Polacy coraz częściej decydują się na zaciągnięcie kredytów, także tych gotówkowych, z długim okresem spłaty. Liczy się przy tym zazwyczaj na odpowiednio niską wysokość raty, a przez to wygodną spłatę. Co jeśli natomiast osoba, która wzięła na siebie to zobowiązanie nagle umiera? Czy jego spadkobiercy muszą spłacić zaciągnięty kredyt czy raczej nie jest to ich problem?

Odpowiedź na to pytanie nie jest wcale tak jednoznaczna jakby się mogło wydawać. Wszystko zależy od pewnych czynników. Spadkobiercy zmarłego powinni najpierw sprawdzić, czy do zaciągniętego kredytu została wykupiona dodatkowa polisa ubezpieczenia na życie, scedowana na bank. Jeżeli tak się stało, to sytuacja staje się prosta. Po śmierci kredytobiorcy pieniądze z polisy wędrują do kredytodawcy. Spłata kredytu tym samy jest już zbyteczna. Czasami instytucje kredytowe wręcz wymagają od swoich klientów takiego ubezpieczenia przy zaciągnięciu długoterminowych zobowiązań. Dotyczy to np. osób starszych, samotnych lub osób otrzymujących zgodę wieloletni i duży kredyt hipoteczny.

Inaczej ta sprawa ta się przedstawia, gdy kredyt nie miał ubezpieczenia. Wielu klientów rezygnuje z wykupienia polisy, gdyż jej koszt często zawyża wysokość comiesięcznej raty. Rezygnacja z tego produktu może jednak generować problemy dla spadkobierców zmarłego kredytobiorcy. Bank może wymagać od nich spłaty udzielonego zmarłemu dofinansowania, a w skrajnych przypadkach wyegzekwować dług z majątku spadkobiercy bądź rzeczy, która stanowiła zabezpieczenie kredytu np. dom lub mieszkanie zmarłego.

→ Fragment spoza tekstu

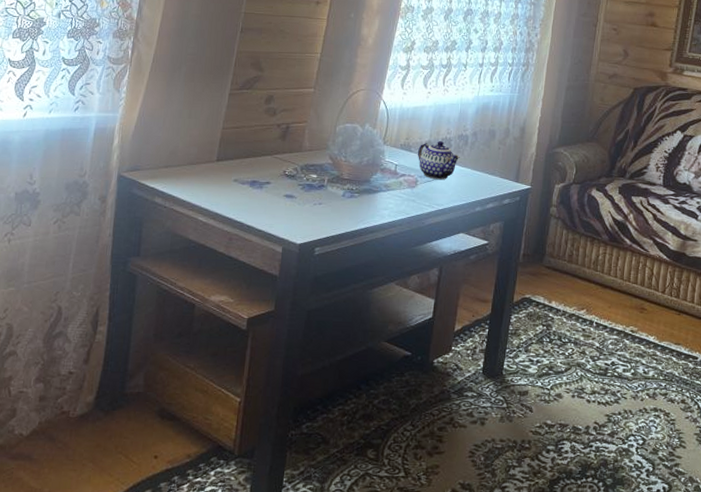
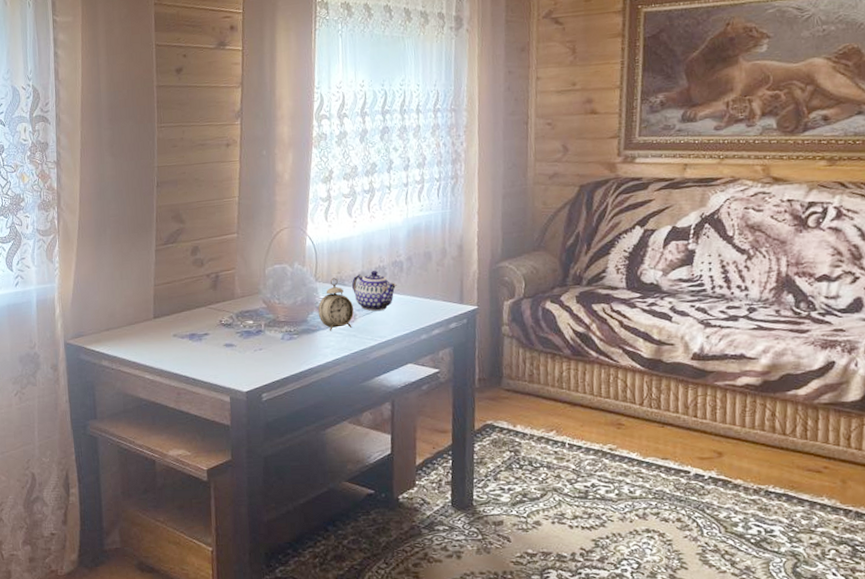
alarm clock: none [381,143,417,194] -> present [318,278,354,332]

Można jednak tych przykrych konsekwencji uniknąć. Wystarczy w przeciągu 6 miesięcy od śmierci kredytobiorcy oświadczyć przed notariuszem lub w sądzie, że przyjmujemy spadek „wprost”, „z dobrodziejstwem inwentarza” lub go odrzucamy. W pierwszym przypadku wiąże się to z odpowiedzialnością za długi zmarłego całym swoim majątkiem. W drugim wariancie odpowiadamy za długi jedynie do wysokości spadku. Ta opcja obowiązuje także w wypadku jeżeli nie złożymy żadnego oświadczenia. Jeszcze kilka lat temu z urzędu obowiązywała wersja „wprost” przyjęcia spadku, co przynosiło wielu spadkobiercom sporo kłopotów, gdyż niejednokrotnie nie mieli oni świadomości o konieczności złożenia stosownej deklaracji. Warto jednak zaznaczyć, że przyjęcie „z dobrodziejstwem inwentarza” może wiązać ze spisaniem i oszacowaniem przez komornika sądowego przejętego majątku. Ostatnią alternatywą jest odrzucenie spadku. Jeżeli zmarły nie pozostawił po sobie niczego cennego, tylko długi, to można śmiało złożyć odpowiednie oświadczenie, że nic takiego spadku nie chcemy.

Jest jeszcze jedna opcja na uniknięcie spłaty kredytu zmarłego – czekanie. Wystarczy tutaj poinformować bank o śmierci kredytobiorcy, a następnie oczekiwać na przedawnienie długu, które następuje po trzech latach od dnia wymagalności. Niektórym bankom nie opłaca się bowiem ściągać wierzytelności przy małych kredytach, w szczególności gdy zmarły nie mógł odznaczyć się jakimś znacznym majątkiem. Pamiętać jednak należy, że dług się przedawni jedynie, gdy przez wskazany okres wierzyciel nie podjął żadnych kroków, aby pieniądze wyegzekwować (np. nie wezwał do zapłaty).

Sytuacja zatem spadkobierców zmarłego kredytobiorcy nie jest zła. Najkorzystniejszą opcją wydaje się jednak opłacenie przez osobę zaciągającą kredyt polisy ubezpieczeniowej. Wówczas można mieć pewność, że po śmierci nasi bliscy i krewni nie będą mieli z naszego powodu kłopotów.